ANKA'nın aktardığına göre, Fincancı, Şubat ayının, ölüm sayısı açısından 24 aydır süren pandeminin en kötü 5. ayı olduğunu belirterek, alınan yeni kararlara ilişkin şunları kaydetti:
"Bilimsel dayanaktan yoksun, salgının ülkemizde verili gerçekliği ile bağdaşmayan düzenlemeler, algı yönetimini merkeze alan tutumunun yeni bir adımıdır. Bu adım, siyasi iradenin salgının başından bu yana halk sağlığını göz ardı eden, fakat ekonomik kaygıları önceleyen politikaların devamıdır. Tamamlanmış aşı oranımız halen toplumsal bağışıklık için gereken düzeyden çok uzakta; bilimsel veriler ise maske, mesafe ve havalandırmanın hâlâ kritik önem taşıdığını göstermektedir. Yapılmakta olan PCR testlerinin pozitiflik oranları, âdeta kaçınılmaz olarak yapılması gerekenler dışında belli sayılara takılıp kalmış olunmasına ve tanısal/tarama amaçlı hızlı antijen testi gibi yöntemlerle desteklenmemesine rağmen oldukça yüksektir.
Semptomu olmayana test yapılmayacağı kararı ve kamusal alanların, toplu yaşam/kullanım alanlarının HES Kodu dahil hiçbir ön tedbire gerek kalmaksızın kısıtlamalardan azade tutulması, hastalık dolaşımının sürmesi ve artması anlamı taşımaktadır. Yeterli aşı korumasına dahil olmayan ülkemizde kaç yurttaşımızın önlenebilir nitelikte ölümünün göze alınabildiği yanıtlanmalıdır. Bu koşullarda maskenin bireysel sorumluluğa terk edilmiş olması ve gerçek dışı bir rehavet yaratılmasını haklı kılabilir bir salgın kontrolüne sahip değiliz. Havalandırma konusunda yapılan açıklamada ise iyi havalandırılan ortamların hangi yolla denetlenebileceği açık değildir.
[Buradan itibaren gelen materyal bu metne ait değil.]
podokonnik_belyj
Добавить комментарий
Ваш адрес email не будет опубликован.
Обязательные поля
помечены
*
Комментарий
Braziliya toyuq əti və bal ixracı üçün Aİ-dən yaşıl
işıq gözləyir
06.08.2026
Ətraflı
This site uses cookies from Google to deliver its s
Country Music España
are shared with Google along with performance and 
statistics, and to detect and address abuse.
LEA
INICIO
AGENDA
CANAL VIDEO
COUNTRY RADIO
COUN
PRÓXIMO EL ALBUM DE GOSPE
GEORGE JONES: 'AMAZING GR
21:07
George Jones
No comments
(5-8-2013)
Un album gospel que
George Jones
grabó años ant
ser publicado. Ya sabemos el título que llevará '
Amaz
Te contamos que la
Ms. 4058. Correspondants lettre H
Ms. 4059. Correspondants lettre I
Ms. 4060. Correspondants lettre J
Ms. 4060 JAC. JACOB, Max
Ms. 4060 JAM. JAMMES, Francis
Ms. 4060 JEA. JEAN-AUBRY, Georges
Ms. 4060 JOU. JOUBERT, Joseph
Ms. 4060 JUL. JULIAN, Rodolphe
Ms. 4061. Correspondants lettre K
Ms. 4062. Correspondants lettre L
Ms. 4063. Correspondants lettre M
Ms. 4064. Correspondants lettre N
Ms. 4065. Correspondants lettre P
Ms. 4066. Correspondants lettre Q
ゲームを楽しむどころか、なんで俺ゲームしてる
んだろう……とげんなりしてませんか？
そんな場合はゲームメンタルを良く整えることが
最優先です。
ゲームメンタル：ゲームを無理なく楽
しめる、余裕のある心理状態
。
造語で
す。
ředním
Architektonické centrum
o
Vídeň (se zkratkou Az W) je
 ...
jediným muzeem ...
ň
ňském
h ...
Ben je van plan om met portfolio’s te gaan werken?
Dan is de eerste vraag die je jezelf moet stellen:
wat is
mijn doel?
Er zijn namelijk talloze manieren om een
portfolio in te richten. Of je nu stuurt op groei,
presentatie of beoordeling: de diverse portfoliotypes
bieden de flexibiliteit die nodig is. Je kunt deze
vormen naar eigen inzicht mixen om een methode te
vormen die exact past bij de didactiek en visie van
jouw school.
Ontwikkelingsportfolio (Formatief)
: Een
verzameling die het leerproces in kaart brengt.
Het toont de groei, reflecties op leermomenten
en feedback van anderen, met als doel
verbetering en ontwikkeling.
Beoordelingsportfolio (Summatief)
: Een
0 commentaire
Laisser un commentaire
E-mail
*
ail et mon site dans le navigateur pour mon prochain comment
Daha önce yapılmamış denetimlerin nasıl sağlanabileceğine, belirlenebileceğine dair düzenleme, kontrol ve farkındalık konusunda somut herhangi bir adım atılmamışken sadece yurttaşın bunu nasıl belirleyebileceği de yanıtlanması gereken sorulardır."
"SALGININ YETERLİ KONTROLÜ SAĞLANAMADI"
Prof. Dr. Fincancı, açıklamanın devamında alınan kararlarla yeni bir evreye geçildiğini belirterek, sözlerini şöyle sürdürdü:
"Bu evre, göstermelik söylemlerden dahi vazgeçilerek kamusal sorumluluğun alınmadığı ve halk sağlığının geri plana itildiği, salgın yönetiminin salt siyasi öncelikler ve tercihlerle belirlendiği bir aşamadır. Tüm yurttaşlarımızı salgının yeterli kontrolünün sağlanmamış olduğu bilgisiyle uyararak gerek kendileri ve sevdikleri gerek toplumsal bakımdan aşılarını tamamlamaya; maske, mesafe, havalandırma önlemlerinin kritik önemini koruduğu konusunda duyarlı, özenli ve dikkatli olmaya; bilime uygun adımlar atılması için taleplerini yükseltmeye davet ediyoruz. Sağlık Bakanlığı’nın aldığı kararlar ile yaşam hakkını ihlal ettiğini bir kere daha vurguluyor, Bilim Kurulu’nda yer alan üyeleri de mesleki ve kamusal sorumluluklarını yerine getirmeye çağırıyoruz."